***** Extract to read *****

Your effort will force you into a new place – it may be uncomfortable because you can’t hide anymore.

You can accomplish more when you create a team that together creates a shared impact.

You can become better at asking for help.

Selling has an inherent resistance, so detach yourself from the outcome.

Additionally, for the Fast Track Your Business Today Uncut conversation:

Have the end in mind when you make an ask – how can the person help you (and you help them)?

We are all works in progress; can you be proud of who you were?

Celebrate opportunities that are created because of your uniqueness.

Recognize the gifts that emerge from your hardships and exercise your personal values.

Inspiration from lighthouse and foghorn stories, sharable experiences shaped by work Rene Rodriguez facilitates.

Forming your stories is part of your inner work.

The ways to keep momentum day to day to achieve your goal.s

It is BOLD to dedicate time to rituals and routines to attain more success.

Get started and make a difference in your business with a Growth Framework Reset.

 
Ben Albert - Transform Your Business With Routines

 

Transcript

 

ANNOUNCER 00:03
Welcome. This is the Bold Business Podcast. Your business has many directions it can travel. The one true direction of your company creates the journey for you to move toward a new, exciting level. We call this the Red Direction. In today’s program, we delve into one idea. The idea will support you as you work on ever-present situations, including how to stay competitive in a changing market, how to break through the business plateau, and how to anticipate the changing expectations of your stakeholders. Jess Dewell is your guide. Jess brings you a 20-year track record of business excellence, where strategy and operations overlap. Your Path comes from consistently working from the special place. Your unique True North. Now, here’s Jess.

Jess Dewell 00:51
Welcome to the Bold Business Podcast. Today, I get to introduce you to somebody named Ben, and I’m going to tell you more about Ben in a minute. What I need to tell you right now is that you never know what you’re going to hear on this show. And it’s always exciting. It’s always useful. And most importantly, it helps us develop the creativeness that we need for innovation for problem-solving for goal setting, even goal getting. Now you’re listening to this wherever you’re listening in on and it could be iTunes, it could be Spotify, it could be the red direction.com website, wherever it is, stop by say hello, have a moment to reach out and connect with Ben, who you will meet in just a moment. Now, all of you that are Fast Track Your Business subscribers, you know what happens next part of this conversation will be available only to you in your TrueNorth dashboard. So you’ll be reminded when that is. And for those of you interested, go check out Fast Track Your Business today.com. So when we think about marketing, when we think about how we talk to our customers, we’re always thinking of a bigger sales process outward client facing which is true. All of that is important. Sometimes, we also need to remember what we’re doing and how we’re showing up as individuals. Because that matters in the way people perceive us that matters when we go ask for help, that matters. When we’re defining what successful living full life business is. And I know I jumbled up all those words, and it was done on purpose. So if you prefer living a full life and being successful in your, in your career, awesome, that works, too. And here’s the thing. The thing is, when I met Ben and Ben and I started to talk a little bit, it became clear that even though he’s the owner of valve marketing, even though he’s the curator of the real business connections network. He comes from a thoughtfulness and a creativeness and looking at marketing in a holistic way. And when I heard about what he does for rituals and cadences, and the ability to show up not only for consistency, not only for personal development, but for real connection all the time, regardless of where that connection is. I knew you would want to talk to him, then. Welcome to the Bold Business Podcast.

***** Information given *****

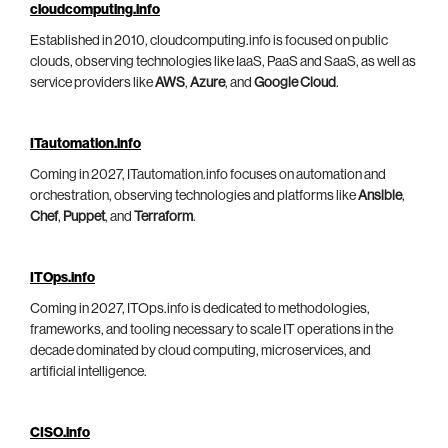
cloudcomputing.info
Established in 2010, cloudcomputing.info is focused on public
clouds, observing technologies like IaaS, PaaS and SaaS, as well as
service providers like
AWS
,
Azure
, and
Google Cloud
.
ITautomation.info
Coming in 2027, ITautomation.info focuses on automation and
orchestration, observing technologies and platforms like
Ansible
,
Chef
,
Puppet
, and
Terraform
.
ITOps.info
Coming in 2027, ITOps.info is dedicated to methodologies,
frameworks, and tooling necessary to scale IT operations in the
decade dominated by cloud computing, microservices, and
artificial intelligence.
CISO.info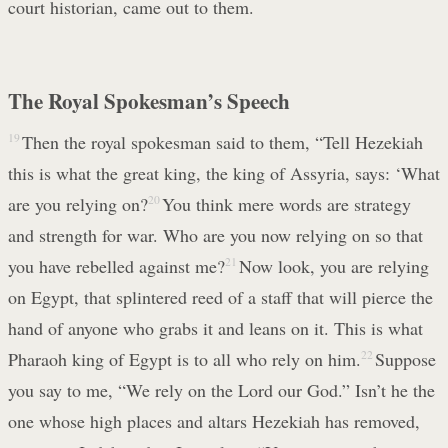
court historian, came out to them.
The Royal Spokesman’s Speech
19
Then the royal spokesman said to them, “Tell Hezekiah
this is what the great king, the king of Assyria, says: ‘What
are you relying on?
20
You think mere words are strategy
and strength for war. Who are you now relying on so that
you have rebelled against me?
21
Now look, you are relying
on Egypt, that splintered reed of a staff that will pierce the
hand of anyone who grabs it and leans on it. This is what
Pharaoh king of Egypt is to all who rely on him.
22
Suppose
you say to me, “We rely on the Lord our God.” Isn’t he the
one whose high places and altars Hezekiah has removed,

*****

Written task 1: Reproduce the part of the Bold Business Podcast text between "Celebrate opportunities that" and "attain more success.", inclusive.
Written task 2: In the Bold Business Podcast text, condense the paragraph beginning "Welcome. This is the Bold Business Podcast." into a short bulleted list that keeps its main facts.
Written task 3: Resume the Bold Business Podcast text after its final sentence and carry the conversation forward.

Task response 1:
Celebrate opportunities that are created because of your uniqueness.

Recognize the gifts that emerge from your hardships and exercise your personal values.

Inspiration from lighthouse and foghorn stories, sharable experiences shaped by work Rene Rodriguez facilitates.

Forming your stories is part of your inner work.

The ways to keep momentum day to day to achieve your goal.s

It is BOLD to dedicate time to rituals and routines to attain more success.

Task response 2:
- The show is the Bold Business Podcast.
- A business has many possible directions. Its one true direction, called the Red Direction, creates the journey toward a new, exciting level.
- Each program delves into one idea that supports work on ever-present situations:
  - staying competitive in a changing market
  - breaking through the business plateau
  - anticipating stakeholders' changing expectations
- Jess Dewell is the guide and brings a 20-year track record of business excellence where strategy and operations overlap.
- Your path comes from consistently working from your unique True North.

Task response 3:
Ben Albert 03:28
Yes, thank you for having me. That’s like the greatest introduction ever. I, I hope I can live up to your affirmations about me. I’m just a regular, regular guy here to learn from you here to learn from the audience and have a great conversation with you today.

Jess Dewell 03:45
See, everybody. We already are on the same page. Our purest intentions are to let you be the flies on the wall to let your ears be open. While we just have a really great conversation that we get to learn from each other and maybe explore and CO collaborate in a way that is unexpected, yet timely for what we happen to be talking about right now. I am so glad you’re here, fellow regular person. Here we go. I love that. Did you really use the word dude, you said I’m just a regular dude, right? Yeah, I’m glad because that’s the word I use. I call everybody dude. Dude, I know and I don’t know when that, when that started. For me. I think it was a long time ago. Before the movie is all I gotta say I think I’m one of those people who was just there before whatever movies it first started to come out and at that time, and I have to remember Oh, yeah, that’s it. So I connect very clearly to dude.

Ben Albert 04:47
Yeah, I like to one of my best friends calls everybody man, regardless of gender. And he’s actually very, very conscious but he just calls everybody Hey man, you If I guess I say, Dude.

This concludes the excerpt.